→ About this exercise
If a line in the listing below contains the word "linejoin", count it, then please give only the number of such lines.

→ Data for this exercise
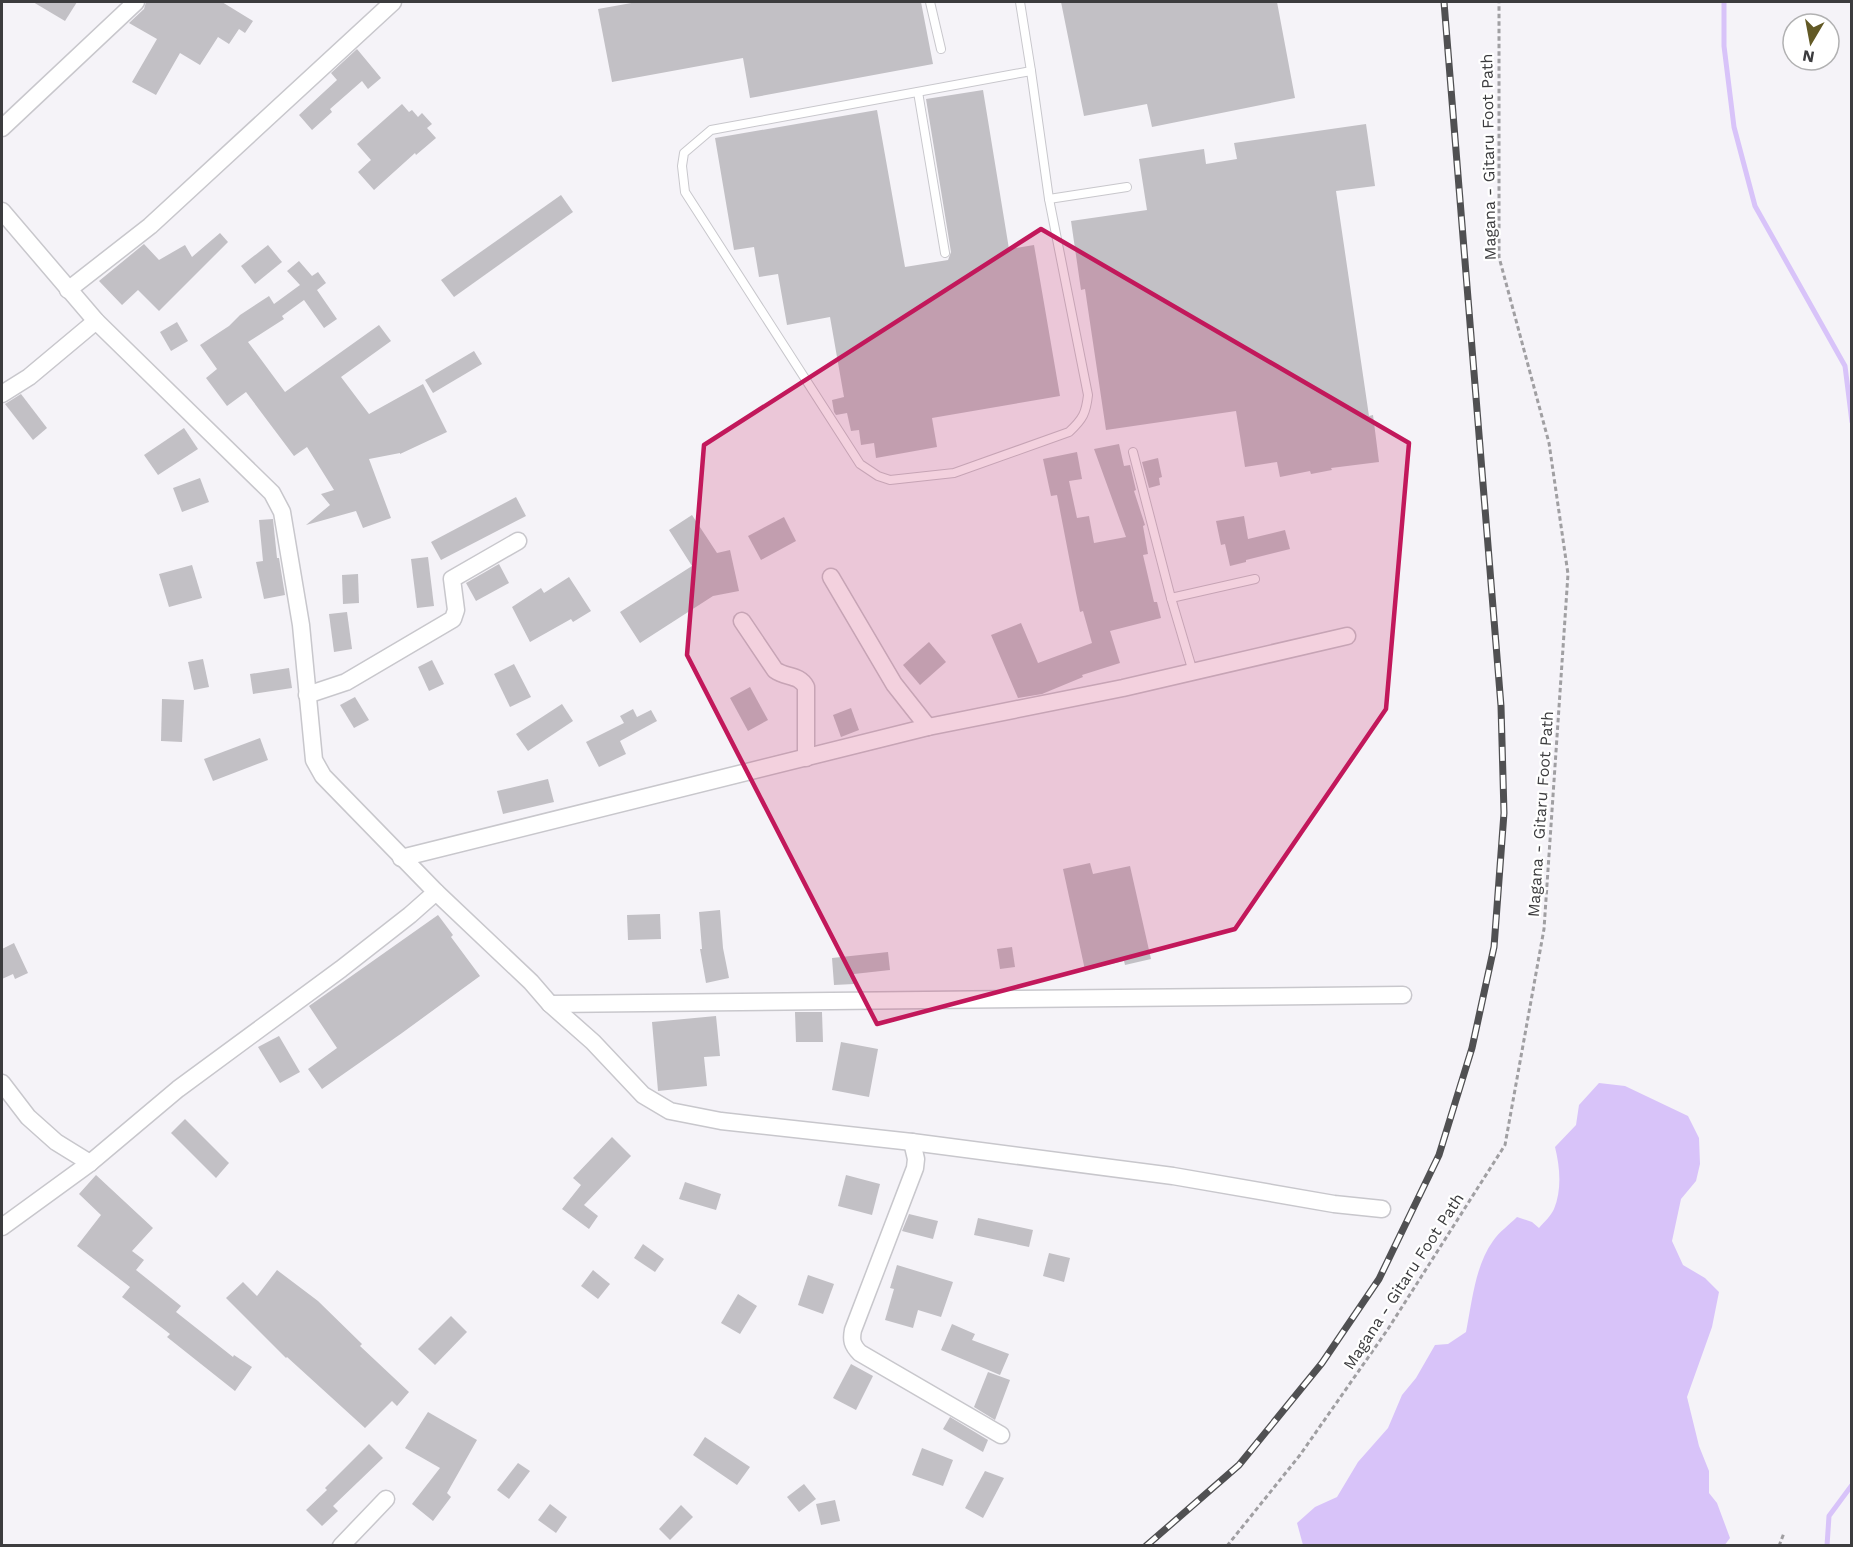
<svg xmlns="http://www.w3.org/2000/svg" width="1853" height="1547" font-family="'Work Sans',sans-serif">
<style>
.water{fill:#d8c3f9}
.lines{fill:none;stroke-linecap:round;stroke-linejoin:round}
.stream{stroke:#d8c3f9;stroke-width:5}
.building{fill:#c2c0c5}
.lane-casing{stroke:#c8c7cc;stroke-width:10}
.street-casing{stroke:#c8c7cc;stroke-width:19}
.path{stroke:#a09fa2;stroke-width:3;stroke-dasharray:4.5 3;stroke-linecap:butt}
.lane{stroke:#fff;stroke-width:8}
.street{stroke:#fff;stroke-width:16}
.rail-casing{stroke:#505052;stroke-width:7}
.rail{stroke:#fff;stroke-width:4.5;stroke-dasharray:14;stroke-linecap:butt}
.marked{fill:#c2185b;fill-opacity:0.2;stroke:#c2185b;stroke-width:4.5;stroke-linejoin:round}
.labels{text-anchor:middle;stroke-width:4.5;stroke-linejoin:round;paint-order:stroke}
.street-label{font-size:16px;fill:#3c3c3e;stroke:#fff}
</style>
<rect width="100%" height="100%" fill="#f5f3f8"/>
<path class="water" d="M1599,1083L1625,1086L1688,1116L1699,1138L1700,1164L1696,1181L1681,1199L1672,1241L1683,1265L1705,1278L1719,1292L1712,1327L1687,1397L1699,1446L1709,1471V1493L1717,1503L1730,1538L1724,1546L1303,1545L1297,1523L1315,1507L1337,1497L1358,1462L1388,1428L1402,1395L1416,1378L1435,1345L1448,1344L1466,1332C1472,1302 1475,1266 1493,1241C1499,1232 1509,1225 1517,1217L1532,1222L1539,1228C1544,1222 1551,1216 1554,1209C1562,1190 1560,1167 1555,1147L1576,1125L1579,1105Z"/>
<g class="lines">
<g class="stream">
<polyline points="1724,2 1724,46 1734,127 1755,206 1845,366 1852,422"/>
<polyline points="1827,1546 1829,1516 1852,1485"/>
</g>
</g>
<g class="building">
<polygon points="33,2 77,2 65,21"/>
<polygon points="146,2 222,2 253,21 245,33 239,29 229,44 218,37 200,65 180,53 156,95 132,82 157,39 129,23 144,9"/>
<polygon points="637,2 921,2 933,64 750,98 743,58 612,82 598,9"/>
<polygon points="1061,2 1277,2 1295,98 1152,127 1147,104 1084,116"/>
<polygon points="357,49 381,78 368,89 362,81 330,109 332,112 312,130 299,115 337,80 331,73"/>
<polygon points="983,90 1009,249 1034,245 1060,396 932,418 937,447 876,458 874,443 861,445 859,430 851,431 847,413 836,415 834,412 832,400 844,397 830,317 787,325 778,274 759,277 754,247 734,250 715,138 877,110 905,267 948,260 951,252 926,99"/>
<polygon points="402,104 409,112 412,110 418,117 422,113 432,124 427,128 436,138 416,155 415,153 374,190 358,172 371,160 357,144"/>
<polygon points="1366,124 1375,186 1336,191 1369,416 1373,415 1379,462 1331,468 1332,470 1311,474 1310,471 1280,477 1277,462 1245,467 1236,411 1106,430 1085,289 1081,290 1071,221 1147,210 1139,159 1204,149 1206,164 1237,159 1234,143"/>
<polygon points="561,195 573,212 454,297 441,280"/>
<polygon points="220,233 228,242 159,311 138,290 122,305 99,281 144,244 159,260 185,245 192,257"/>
<polygon points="268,245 282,262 255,284 241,266"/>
<polygon points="299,261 312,276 318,272 326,283 317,290 337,319 324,328 304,300 282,316 284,319 248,342 285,392 379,325 391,341 341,377 369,414 423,384 447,432 400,454 400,453 369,459 391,518 363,528 356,511 306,525 330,505 321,494 334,490 307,447 294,456 246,392 227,406 206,378 217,369 200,345 229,326 240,315 269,296 274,304 300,285 287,271"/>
<polygon points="177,322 188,341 171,351 160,332"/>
<polygon points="474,351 482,364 433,393 425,380"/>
<polygon points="21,394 47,428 33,440 5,404"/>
<polygon points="184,428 198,449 158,475 144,455"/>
<polygon points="1119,444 1124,466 1130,465 1136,490 1134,491 1145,525 1143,526 1148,554 1143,555 1154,602 1157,602 1161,618 1110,631 1120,663 1082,675 1083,677 1042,694 1018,698 991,635 1021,623 1038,663 1092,643 1083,611 1080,612 1076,593 1057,495 1051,496 1043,459 1077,452 1082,479 1069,481 1077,518 1089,516 1094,543 1126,537 1094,449"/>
<polygon points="1158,458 1162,477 1159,478 1160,485 1149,488 1142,462"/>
<polygon points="200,478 209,502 182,512 173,488"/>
<polygon points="516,497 526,516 441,560 431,542"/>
<polygon points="692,515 717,553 730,550 739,591 713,596 640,643 620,612 692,566 669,530"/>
<polygon points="1244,516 1248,539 1285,530 1290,549 1246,560 1246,562 1230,566 1225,544 1221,545 1216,521"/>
<polygon points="784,517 796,541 761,560 748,536"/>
<polygon points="273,519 277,558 279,558 285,595 264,599 256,562 263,561 259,520"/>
<polygon points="428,557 434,606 417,608 411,559"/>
<polygon points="499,564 509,583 476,601 466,583"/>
<polygon points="192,565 202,598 169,607 159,574"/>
<polygon points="358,574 359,603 343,604 342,575"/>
<polygon points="569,577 591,611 573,622 571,619 530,642 512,607 541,588 544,593"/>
<polygon points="347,612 352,649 334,652 329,614"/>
<polygon points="929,642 946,662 920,685 903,665"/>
<polygon points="203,659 209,687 194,690 188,662"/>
<polygon points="432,660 444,684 429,691 418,667"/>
<polygon points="514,664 531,697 510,707 494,674"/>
<polygon points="289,668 292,688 253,694 250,674"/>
<polygon points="750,687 768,720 748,731 730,698"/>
<polygon points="355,697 369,720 354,728 340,705"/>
<polygon points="162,699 184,700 182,742 161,741"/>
<polygon points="562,704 573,721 528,751 516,734"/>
<polygon points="851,708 859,730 841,737 833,715"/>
<polygon points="633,709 637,717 651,710 657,721 620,741 626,754 599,767 586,742 624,723 620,716"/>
<polygon points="260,738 268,760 213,781 204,759"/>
<polygon points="548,779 554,802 503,814 497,791"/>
<polygon points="1090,863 1093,874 1130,866 1151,959 1125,965 1124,961 1085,970 1063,869"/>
<polygon points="720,910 723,948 729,978 706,983 700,949 702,949 699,912"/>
<polygon points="660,914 661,939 628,940 627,915"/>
<polygon points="438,915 453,935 451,937 480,976 402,1033 322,1089 308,1069 337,1048 309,1006"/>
<polygon points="14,943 28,973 15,979 13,974 2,979 2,949"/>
<polygon points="1012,947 1015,967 1000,969 997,949"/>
<polygon points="888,952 890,970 854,974 854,984 834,985 832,958"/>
<polygon points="795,1012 822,1012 823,1042 796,1042"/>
<polygon points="716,1016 720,1056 704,1057 707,1086 658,1091 652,1022"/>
<polygon points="279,1036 300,1072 280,1083 258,1047"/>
<polygon points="841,1042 878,1049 869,1097 832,1090"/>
<polygon points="185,1119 229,1163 216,1178 171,1133"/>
<polygon points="612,1137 631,1156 584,1205 598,1216 589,1229 562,1209 581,1185 573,1178"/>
<polygon points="96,1175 153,1228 132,1251 144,1260 136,1270 181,1306 176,1312 233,1357 234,1355 252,1367 235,1391 167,1337 170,1334 122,1297 130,1287 77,1246 101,1215 79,1194"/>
<polygon points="846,1175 880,1184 872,1215 838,1206"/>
<polygon points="685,1182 721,1194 716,1210 679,1199"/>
<polygon points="909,1214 938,1221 933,1239 902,1231"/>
<polygon points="978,1218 1033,1230 1029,1247 974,1235"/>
<polygon points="643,1244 664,1259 655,1272 634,1258"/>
<polygon points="1049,1253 1070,1258 1064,1282 1043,1276"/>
<polygon points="897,1265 953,1282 941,1317 918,1310 913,1328 885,1320 894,1289 890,1288"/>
<polygon points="277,1270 318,1301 362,1344 360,1346 409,1392 397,1406 392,1401 365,1428 287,1357 286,1358 226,1298 243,1282 257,1296"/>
<polygon points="593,1270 610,1284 598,1299 581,1286"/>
<polygon points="808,1275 834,1284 823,1314 798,1305"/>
<polygon points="738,1294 757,1306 740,1334 721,1323"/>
<polygon points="451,1316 467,1332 435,1365 418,1349"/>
<polygon points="952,1324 975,1334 972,1340 1009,1354 1000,1375 941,1350"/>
<polygon points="851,1364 873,1376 856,1410 833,1398"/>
<polygon points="988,1372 1010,1380 995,1420 974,1407"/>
<polygon points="428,1412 477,1440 447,1493 451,1497 433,1521 412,1504 440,1468 405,1448"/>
<polygon points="950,1417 988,1440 983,1452 943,1429"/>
<polygon points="705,1437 750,1467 737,1485 693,1455"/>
<polygon points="369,1444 383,1458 333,1506 338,1511 322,1526 306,1510 327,1490 325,1488"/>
<polygon points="922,1448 953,1460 943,1486 912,1475"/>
<polygon points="518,1463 530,1471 509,1499 497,1490"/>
<polygon points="985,1471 1004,1478 983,1518 965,1508"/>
<polygon points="804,1484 816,1499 799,1512 787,1497"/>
<polygon points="835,1500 840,1521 821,1525 816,1504"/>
<polygon points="550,1504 567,1517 556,1533 538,1520"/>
<polygon points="681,1505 693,1517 670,1540 659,1529"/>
</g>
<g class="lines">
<defs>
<g id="lane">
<polyline points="930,2 941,49"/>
<polyline points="1020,2 1031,71"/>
<path d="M1031,71L1049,199L1088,395C1086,413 1083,419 1069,432L954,473L890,480L878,476L860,464L685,192L682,166L684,153L711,130Z"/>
<polyline points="918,92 945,253"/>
<polyline points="1049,199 1127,187"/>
<polyline points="1133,452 1171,598 1193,672"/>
<polyline points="1171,598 1255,579"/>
</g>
<g id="street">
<polyline points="2,128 136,2"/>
<polyline points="2,211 96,321 272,493 282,512 301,625 314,760 323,776 436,892 531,982 550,1004 593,1042 643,1095 670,1111 721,1121 912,1142 1173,1176 1334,1204 1382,1209"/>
<polyline points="68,290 150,226 393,2"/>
<polyline points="2,394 29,377 96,321"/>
<polyline points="831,577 894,684 928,727"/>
<path d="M742,621L775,670C786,678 799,674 806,687V758"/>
<polyline points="307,695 346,682 453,619 456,610 452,579 518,541"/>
<polyline points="401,858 928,727 1123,688 1347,636"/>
<polyline points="550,1004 1403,995"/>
<polyline points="2,1083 28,1117 56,1142 90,1163"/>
<path d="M912,1142L916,1159L915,1168L853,1330C851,1340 852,1345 860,1353L1001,1435"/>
<polyline points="2,1227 90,1163 178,1089 341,969 410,915 436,892"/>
<polyline points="341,1546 386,1499"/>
</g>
</defs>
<use href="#lane" class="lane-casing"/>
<use href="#street" class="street-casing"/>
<g class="path">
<polyline points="1227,1546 1300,1455 1388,1329 1505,1145 1544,929 1568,574 1549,443 1499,257 1499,2"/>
<polyline points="1779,1546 1784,1533"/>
</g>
<use href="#lane" class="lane"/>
<use href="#street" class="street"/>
<defs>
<polyline id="rail" points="1146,1546 1239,1465 1322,1363 1379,1279 1439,1155 1472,1048 1494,947 1504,813 1501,706 1444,2"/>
</defs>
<use href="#rail" class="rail-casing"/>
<use href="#rail" class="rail"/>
</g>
<path class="marked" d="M1041,229L1409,443L1386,709L1235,929L877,1024L687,655L704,445Z"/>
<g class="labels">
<g class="street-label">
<text transform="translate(1488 157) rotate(-91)" y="6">Magana - Gitaru Foot Path</text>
<text transform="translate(1540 814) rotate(-86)" y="6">Magana - Gitaru Foot Path</text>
<text transform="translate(1403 1281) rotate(-57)" y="6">Magana - Gitaru Foot Path</text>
</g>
</g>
<rect width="1853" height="1547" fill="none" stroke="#3c3c3e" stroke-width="6"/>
<g transform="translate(1811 42) rotate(190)"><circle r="28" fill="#ffffff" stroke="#b1b1b2" stroke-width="1.5"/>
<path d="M0-4.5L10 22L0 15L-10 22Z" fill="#625925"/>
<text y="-9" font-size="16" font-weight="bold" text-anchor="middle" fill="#3c3c3e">N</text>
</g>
</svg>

→ Result below
3